_ACTIVITY_
Show all lines from the material that carry the word "barbarians".

_INFORMATION SHOWN_
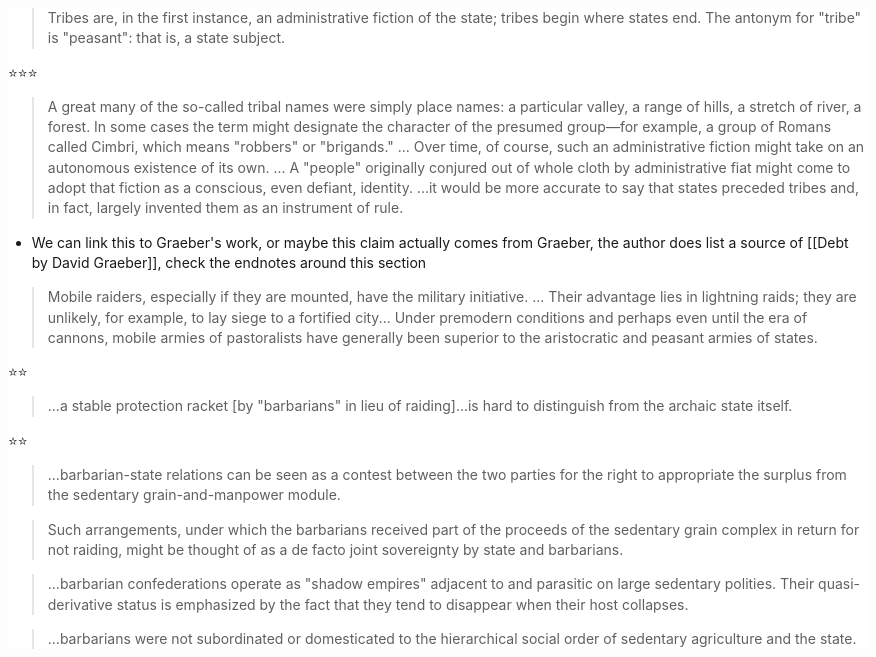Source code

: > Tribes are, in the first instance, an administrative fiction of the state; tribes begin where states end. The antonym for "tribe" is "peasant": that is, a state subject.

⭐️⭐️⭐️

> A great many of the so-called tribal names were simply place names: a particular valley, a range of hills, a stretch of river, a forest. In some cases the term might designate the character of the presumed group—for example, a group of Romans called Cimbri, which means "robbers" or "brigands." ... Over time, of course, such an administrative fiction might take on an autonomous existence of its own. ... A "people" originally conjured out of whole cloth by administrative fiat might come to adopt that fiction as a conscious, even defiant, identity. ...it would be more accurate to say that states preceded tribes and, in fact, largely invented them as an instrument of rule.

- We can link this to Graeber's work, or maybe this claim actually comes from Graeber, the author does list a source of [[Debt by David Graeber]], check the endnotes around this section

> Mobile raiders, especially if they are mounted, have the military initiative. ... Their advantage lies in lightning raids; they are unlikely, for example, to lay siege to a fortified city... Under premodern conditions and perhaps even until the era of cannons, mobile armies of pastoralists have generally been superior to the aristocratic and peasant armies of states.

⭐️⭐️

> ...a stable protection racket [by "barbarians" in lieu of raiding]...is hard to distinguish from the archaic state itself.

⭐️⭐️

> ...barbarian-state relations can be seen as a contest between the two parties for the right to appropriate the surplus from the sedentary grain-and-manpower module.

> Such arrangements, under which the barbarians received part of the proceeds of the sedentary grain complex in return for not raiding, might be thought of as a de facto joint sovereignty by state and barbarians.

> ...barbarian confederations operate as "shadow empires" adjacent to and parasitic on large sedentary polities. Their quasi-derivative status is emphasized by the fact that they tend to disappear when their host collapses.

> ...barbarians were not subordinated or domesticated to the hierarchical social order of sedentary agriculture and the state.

_RESULT OF THIS EXERCISE_
> ...a stable protection racket [by "barbarians" in lieu of raiding]...is hard to distinguish from the archaic state itself.
> Such arrangements, under which the barbarians received part of the proceeds of the sedentary grain complex in return for not raiding, might be thought of as a de facto joint sovereignty by state and barbarians.
> ...barbarians were not subordinated or domesticated to the hierarchical social order of sedentary agriculture and the state.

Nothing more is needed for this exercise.